** GIVEN ENTRIES follows **

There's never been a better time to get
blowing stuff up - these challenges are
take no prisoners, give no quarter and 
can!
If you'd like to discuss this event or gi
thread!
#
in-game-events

** End of GIVEN ENTRIES **

*YOUR ASSIGNMENT:* The data should be written out again in full, exactly as it stands.

*TASK RESULT:*
There's never been a better time to get
blowing stuff up - these challenges are
take no prisoners, give no quarter and 
can!
If you'd like to discuss this event or gi
thread!
#
in-game-events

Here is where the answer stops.